We know that the era of "big data" has already fomented great change in book publishing. But it's also making waves in book scholarship. Academics are exploring new and fascinating ways of analyzing literature not as specific works but as corpora: huge bodies of works spanning decades and even centuries.
In his new book, Macroanalysis: Digital Methods & Literary History (University of Illinois Press), Matthew L. Jockers, a University of Nebraska-Lincoln Assistant Professor of English, takes readers into what he modestly calls "this thing I'm doing." "To call it a field is perhaps premature," he says.
Key to understanding macroanalysis is noting the difference between close reading and distant reading. Close reading is the careful study of a single work, Moby Dick, perhaps, while distant reading is more of an aggregate survey of all the text in all the books written in, say, the 19th Century, or in 19th Century Ireland, or in 19th Century Ireland by women. "The primary goal of my work is to study literature in a much larger context than we've been accustomed to doing," says Jockers, "to get away from the study of landmark texts and look at the very big picture."
Following in the scientific — and not uncontroversial — spirit of his colleague, Italian literary scholar Franco Moretti, Jockers' work has focused on the corpus of 19th Century literature available for digital analysis because, at present, 20th Century works are fraught with copyright headaches, and 18th Century work, which is often degraded and published with different font conventions, has a tendency to confuse optical character recognition (OCR) technology.
Scholars like Jockers and Moretti hope, through use of their distant-reading methodologies, to puzzle out how elements such as style and theme evolved over time.

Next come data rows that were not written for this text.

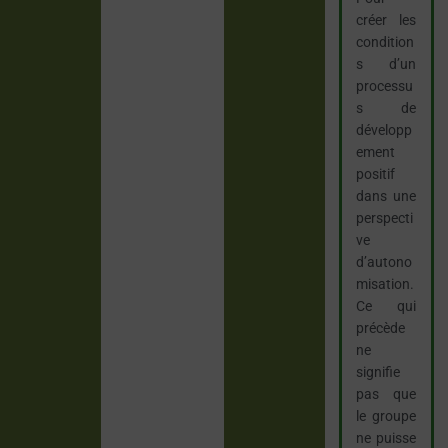
créer les
condition
s d’un
processu
s de
développ
ement
positif
dans une
perspecti
ve
d’autono
misation.
Ce qui
précède
ne
signifie
pas que
le groupe
ne puisse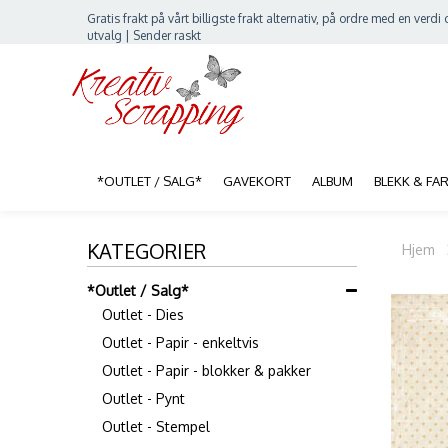
Gratis frakt på vårt billigste frakt alternativ, på ordre med en verdi o
utvalg | Sender raskt
*OUTLET / SALG*
GAVEKORT
ALBUM
BLEKK & FA
KATEGORIER
Hjem
*Outlet / Salg*
Outlet - Dies
Outlet - Papir - enkeltvis
Outlet - Papir - blokker & pakker
Outlet - Pynt
Outlet - Stempel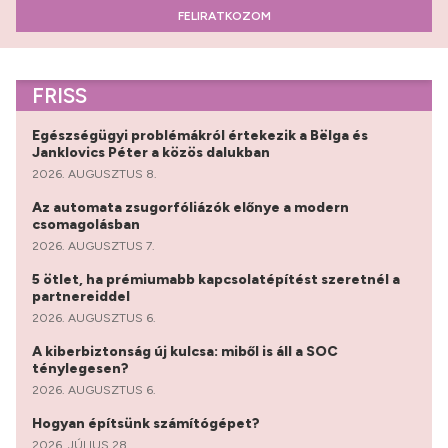
FELIRATKOZOM
FRISS
Egészségügyi problémákról értekezik a Bëlga és
Janklovics Péter a közös dalukban
2026. AUGUSZTUS 8.
Az automata zsugorfóliázók előnye a modern
csomagolásban
2026. AUGUSZTUS 7.
5 ötlet, ha prémiumabb kapcsolatépítést szeretnél a
partnereiddel
2026. AUGUSZTUS 6.
A kiberbiztonság új kulcsa: miből is áll a SOC
ténylegesen?
2026. AUGUSZTUS 6.
Hogyan építsünk számítógépet?
2026. JÚLIUS 28.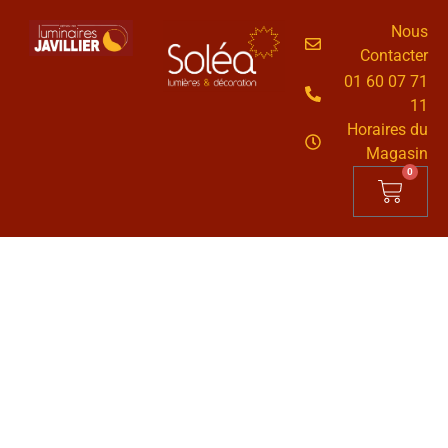
Nous
Contacter
01 60 07 71
11
Horaires du
Magasin
0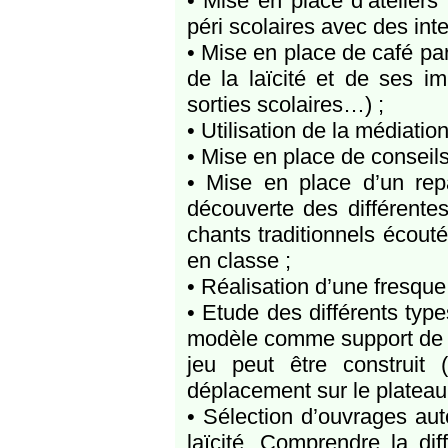
• Mise en place d’ateliers
péri scolaires avec des int
• Mise en place de café par
de la laïcité et de ses im
sorties scolaires…) ;
• Utilisation de la médiatio
• Mise en place de conseils
• Mise en place d’un repa
découverte des différentes
chants traditionnels écouté
en classe ;
• Réalisation d’une fresque 
• Etude des différents type
modèle comme support de tr
jeu peut être construit 
déplacement sur le plateau,
• Sélection d’ouvrages auto
laïcité. Comprendre la dif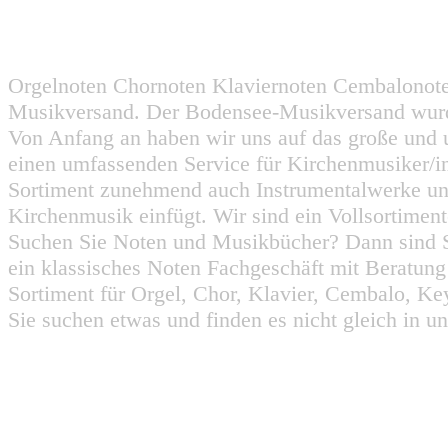
Orgelnoten Chornoten Klaviernoten Cembalonot
Musikversand. Der Bodensee-Musikversand wurd
Von Anfang an haben wir uns auf das große und 
einen umfassenden Service für Kirchenmusiker/i
Sortiment zunehmend auch Instrumentalwerke un
Kirchenmusik einfügt. Wir sind ein Vollsortiment
Suchen Sie Noten und Musikbücher? Dann sind Sie
ein klassisches Noten Fachgeschäft mit Beratun
Sortiment für Orgel, Chor, Klavier, Cembalo, Key
Sie suchen etwas und finden es nicht gleich in u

Since the available 19th Century corpus is far from complete — as what survives from that era hardly represents all that was written — "I come to the best conclusions that I can derive given the material that I have," says Jockers.
As a scholar of Irish literature, Jockers has a particular interest in how nationality and place influence theme and attitude. He can, for example, "look at the way that Ireland gets expressed in literature. And I can break that down further to how a male Irish author writes about Ireland compared to the way a female author writes about Ireland. … [Or] when writers have set their fiction in Rome and they're talking bout Catholicism, what is the attitude being expressed toward that, and how does that change when the setting is no longer Rome but Dublin, Ireland?"
He's adamant that macroanalysis does not endeavor, nor is it equipped, to identify quality in a work, only trends and similarity, such as the ways that themes and subject matter, whaling for instance, are propagated through the corpora. "Moby Dick has a lot in common with Edgar Allan Poe's The Narrative of Arthur Gordon Pym of Nantucket," says Jockers, for instance. "It seems likely that Melville borrowed some of his material from Poe."
Jockers is hopeful that a new partnership with Book Lamp, home of the Book Genome Project (think Pandora.com), will unlock the 20th Century corpus, and that work being done at the Stanford Literary Lab to make the 18th Century corpus available will enable him to extend the trend arcs that he has identified in the 19th Century.
"What if we could write an algorithm that could ID the major characters in a book?" asks Jockers almost giddily. "How many are there in 1809 on average vs. 1904? How are they portrayed? Is there a relationship between male and female characters and the author's gender?" The possibilities seem endless.